* _Passage cité_
|---|
Il continue toujours[26] :

« On se sera rendu compte, en lisant les extraits qui précèdent, que le principe de la primauté du but poursuivi est affirmé avec autant de conviction et parfois même d’excès que celui de la primauté du texte l’est par les partisans de la Literal Rule.  En fait, on a ici affaire à deux courants de pensée difficiles à réconcilier et qui ont tour à tour dominé dans l’histoire de l’interprétation des lois. »

Et il conclut[27] :

« Aujourd’hui, le pendule paraît à mi-course entre une interprétation uniquement consciente du texte de la loi et une interprétation attachée exclusivement à l’accomplissement de l’objet.  Comme l’écrivait le professeur Driedger :

« Aujourd’hui, il n’y a qu’un principe ou qu’une approche : les termes de la loi doivent être lus dans leur contexte global, selon leur sens grammatical et ordinaire en harmonie avec l’économie générale de la loi, avec son objet et avec l’intention du législateur. »

Tout comme la Cour suprême, l’auteur Pierre-André Côté s’appuie sur le professeur Driedger.
|---|
* _Données enregistrées_
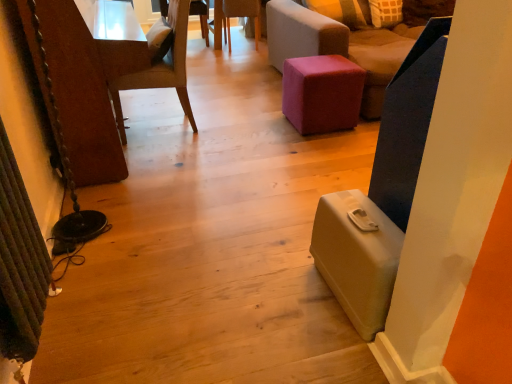
This screenshot has width=512, height=384. What do you see at coordinates (233, 17) in the screenshot?
I see `wooden chair at center, acting as the third chair starting from the left` at bounding box center [233, 17].

Identify the location of purple fabric ottoman at center, the first chair when ordered from right to left. (339, 46).

What do you see at coordinates (339, 46) in the screenshot? I see `purple fabric ottoman at center, which ranks as the 4th chair in left-to-right order` at bounding box center [339, 46].

I want to click on light brown wood chair at left, placed as the 2th chair when sorted from left to right, so click(x=161, y=68).

Looking at this image, what is the approximate width of matte green suitcase at lower right?

matte green suitcase at lower right is 19.60 inches wide.

Identify the location of wooden textured chair at upper center, which is the first chair from left to right. This screenshot has height=384, width=512. (201, 16).

From the image's perspective, which one is positioned higher, purple fabric ottoman at center, the first chair when ordered from right to left, or matte green suitcase at lower right?

purple fabric ottoman at center, the first chair when ordered from right to left, from the image's perspective.

Based on the photo, is purple fabric ottoman at center, which ranks as the 4th chair in left-to-right order, shorter than matte green suitcase at lower right?

No.

Considering the positions of point (362, 105) and point (332, 193), is point (362, 105) closer or farther from the camera than point (332, 193)?

Point (362, 105).

Looking at this image, considering the sizes of objects wooden chair at center, acting as the third chair starting from the left, and purple fabric ottoman at center, which ranks as the 4th chair in left-to-right order, in the image provided, who is wider, wooden chair at center, acting as the third chair starting from the left, or purple fabric ottoman at center, which ranks as the 4th chair in left-to-right order,?

purple fabric ottoman at center, which ranks as the 4th chair in left-to-right order, is wider.

Which of these two, wooden chair at center, arranged as the second chair when viewed from the right, or purple fabric ottoman at center, which ranks as the 4th chair in left-to-right order, is smaller?

Smaller between the two is wooden chair at center, arranged as the second chair when viewed from the right.

Is wooden chair at center, arranged as the second chair when viewed from the right, completely or partially outside of purple fabric ottoman at center, the first chair when ordered from right to left?

Yes, wooden chair at center, arranged as the second chair when viewed from the right, is outside of purple fabric ottoman at center, the first chair when ordered from right to left.

Is wooden textured chair at upper center, which is the first chair from left to right, to the left of light brown wood chair at left, positioned as the third chair in right-to-left order, from the viewer's perspective?

Yes, wooden textured chair at upper center, which is the first chair from left to right, is to the left of light brown wood chair at left, positioned as the third chair in right-to-left order.

Consider the image. Considering the sizes of objects wooden textured chair at upper center, which is counted as the fourth chair, starting from the right, and light brown wood chair at left, placed as the 2th chair when sorted from left to right, in the image provided, who is smaller, wooden textured chair at upper center, which is counted as the fourth chair, starting from the right, or light brown wood chair at left, placed as the 2th chair when sorted from left to right,?

Smaller between the two is wooden textured chair at upper center, which is counted as the fourth chair, starting from the right.

Is light brown wood chair at left, placed as the 2th chair when sorted from left to right, located within wooden textured chair at upper center, which is counted as the fourth chair, starting from the right?

No, light brown wood chair at left, placed as the 2th chair when sorted from left to right, is not a part of wooden textured chair at upper center, which is counted as the fourth chair, starting from the right.

Can you confirm if wooden textured chair at upper center, which is the first chair from left to right, is thinner than light brown wood chair at left, positioned as the third chair in right-to-left order?

In fact, wooden textured chair at upper center, which is the first chair from left to right, might be wider than light brown wood chair at left, positioned as the third chair in right-to-left order.

From their relative heights in the image, would you say velvet pink ottoman at center is taller or shorter than matte green suitcase at lower right?

Clearly, velvet pink ottoman at center is taller compared to matte green suitcase at lower right.

Can you tell me how much velvet pink ottoman at center and matte green suitcase at lower right differ in facing direction?

The angular difference between velvet pink ottoman at center and matte green suitcase at lower right is 91.5 degrees.

Is velvet pink ottoman at center outside of matte green suitcase at lower right?

That's correct, velvet pink ottoman at center is outside of matte green suitcase at lower right.

From the image's perspective, does matte green suitcase at lower right appear higher than wooden textured chair at upper center, which is the first chair from left to right?

No, from the image's perspective, matte green suitcase at lower right is not on top of wooden textured chair at upper center, which is the first chair from left to right.

How distant is matte green suitcase at lower right from wooden textured chair at upper center, which is the first chair from left to right?

They are 4.03 meters apart.

Between matte green suitcase at lower right and wooden textured chair at upper center, which is the first chair from left to right, which one has larger width?

With larger width is wooden textured chair at upper center, which is the first chair from left to right.

From the image's perspective, which is above, matte green suitcase at lower right or light brown wood chair at left, placed as the 2th chair when sorted from left to right?

light brown wood chair at left, placed as the 2th chair when sorted from left to right, appears higher in the image.

Is matte green suitcase at lower right not inside light brown wood chair at left, placed as the 2th chair when sorted from left to right?

Yes, matte green suitcase at lower right is outside of light brown wood chair at left, placed as the 2th chair when sorted from left to right.

In the scene shown: Can you confirm if matte green suitcase at lower right is thinner than light brown wood chair at left, positioned as the third chair in right-to-left order?

Yes.

Can you tell me how much matte green suitcase at lower right and light brown wood chair at left, placed as the 2th chair when sorted from left to right, differ in facing direction?

matte green suitcase at lower right and light brown wood chair at left, placed as the 2th chair when sorted from left to right, are facing 89.1 degrees away from each other.

Which of these two, light brown wood chair at left, placed as the 2th chair when sorted from left to right, or wooden textured chair at upper center, which is the first chair from left to right, is smaller?

wooden textured chair at upper center, which is the first chair from left to right.

Is point (179, 42) more distant than point (207, 33)?

No, it is in front of (207, 33).

From a real-world perspective, between light brown wood chair at left, placed as the 2th chair when sorted from left to right, and wooden textured chair at upper center, which is counted as the fourth chair, starting from the right, who is vertically lower?

In real-world perspective, wooden textured chair at upper center, which is counted as the fourth chair, starting from the right, is lower.

Where is `chair that is the 3rd one above the matte green suitcase at lower right (from a real-world perspective)`? The width and height of the screenshot is (512, 384). chair that is the 3rd one above the matte green suitcase at lower right (from a real-world perspective) is located at coordinates (339, 46).

You are a GUI agent. You are given a task and a screenshot of the screen. Output one action in this format:
    pyautogui.click(x=<x>, y=<y>)
    Task: Click on the 1st chair in front of the wooden chair at center, acting as the third chair starting from the left
    
    Given the screenshot: What is the action you would take?
    pyautogui.click(x=339, y=46)

From the image, which object appears to be farther from light brown wood chair at left, placed as the 2th chair when sorted from left to right, velvet pink ottoman at center or purple fabric ottoman at center, the first chair when ordered from right to left?

The object further to light brown wood chair at left, placed as the 2th chair when sorted from left to right, is purple fabric ottoman at center, the first chair when ordered from right to left.

Based on the photo, looking at the image, which one is located further to light brown wood chair at left, placed as the 2th chair when sorted from left to right, matte green suitcase at lower right or purple fabric ottoman at center, which ranks as the 4th chair in left-to-right order?

Among the two, matte green suitcase at lower right is located further to light brown wood chair at left, placed as the 2th chair when sorted from left to right.

Which object lies nearer to the anchor point wooden chair at center, arranged as the second chair when viewed from the right, purple fabric ottoman at center, which ranks as the 4th chair in left-to-right order, or velvet pink ottoman at center?

Based on the image, purple fabric ottoman at center, which ranks as the 4th chair in left-to-right order, appears to be nearer to wooden chair at center, arranged as the second chair when viewed from the right.

Considering their positions, is velvet pink ottoman at center positioned closer to matte green suitcase at lower right than light brown wood chair at left, positioned as the third chair in right-to-left order?

Among the two, velvet pink ottoman at center is located nearer to matte green suitcase at lower right.

When comparing their distances from velvet pink ottoman at center, does matte green suitcase at lower right or wooden chair at center, arranged as the second chair when viewed from the right, seem closer?

Among the two, matte green suitcase at lower right is located nearer to velvet pink ottoman at center.

Considering their positions, is matte green suitcase at lower right positioned further to wooden chair at center, acting as the third chair starting from the left, than velvet pink ottoman at center?

Among the two, matte green suitcase at lower right is located further to wooden chair at center, acting as the third chair starting from the left.

Looking at the image, which one is located closer to matte green suitcase at lower right, wooden textured chair at upper center, which is counted as the fourth chair, starting from the right, or purple fabric ottoman at center, which ranks as the 4th chair in left-to-right order?

Based on the image, purple fabric ottoman at center, which ranks as the 4th chair in left-to-right order, appears to be nearer to matte green suitcase at lower right.

Based on their spatial positions, is matte green suitcase at lower right or wooden chair at center, arranged as the second chair when viewed from the right, further from light brown wood chair at left, placed as the 2th chair when sorted from left to right?

wooden chair at center, arranged as the second chair when viewed from the right, is positioned further to the anchor light brown wood chair at left, placed as the 2th chair when sorted from left to right.

The width and height of the screenshot is (512, 384). What are the coordinates of `furniture positioned between purple fabric ottoman at center, which ranks as the 4th chair in left-to-right order, and wooden chair at center, acting as the third chair starting from the left, from near to far` in the screenshot? It's located at (322, 93).

The image size is (512, 384). What are the coordinates of `furniture positioned between light brown wood chair at left, placed as the 2th chair when sorted from left to right, and wooden chair at center, acting as the third chair starting from the left, from near to far` in the screenshot? It's located at (322, 93).

The image size is (512, 384). In order to click on furniture between matte green suitcase at lower right and wooden chair at center, acting as the third chair starting from the left, in the front-back direction in this screenshot , I will do `click(322, 93)`.

The image size is (512, 384). Identify the location of furniture between matte green suitcase at lower right and wooden textured chair at upper center, which is the first chair from left to right, from front to back. (322, 93).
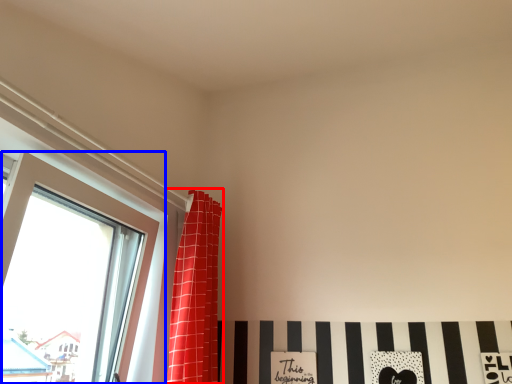
Question: Which of the following is the closest to the observer, curtain (highlighted by a red box) or window (highlighted by a blue box)?

Choices:
 (A) curtain
 (B) window

Answer: (B)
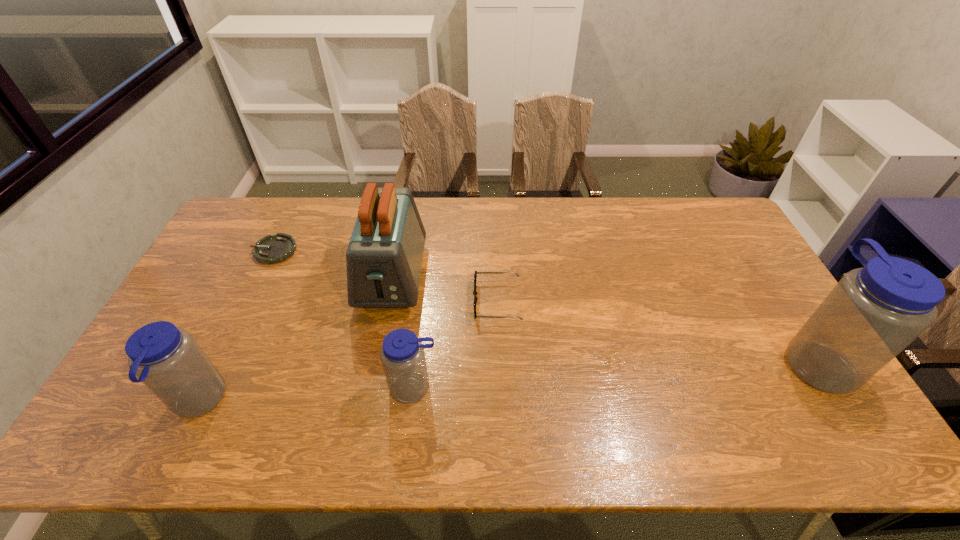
|---|
* _Objectif de la tâche_
Poursuivez le passage sur l'interprétation des lois à partir de sa dernière phrase.

* _Réponse ci-dessous_
[54]            Pour vérifier si la demanderesse respecte l’article 431 de la Loi 188 par sa structure corporative et fiscale qu’elle a échafaudée, le Tribunal doit utiliser la méthode suggérée tant par la jurisprudence que par la doctrine, soit la méthode grammaticale et téléologique, et non pas une interprétation littérale comme le suggère le procureur de la demanderesse.  De plus, comme il s’agit d’une loi d’ordre public, celle-ci doit être interprétée d’une façon libérale.

[55]            Est-ce que la demanderesse respecte l’article 431 de la Loi 188 ?  La demanderesse reçoit-elle plus que le 30 % prévu à l’article 431 à titre de rémunération pour la vente d’assurances à un consommateur ?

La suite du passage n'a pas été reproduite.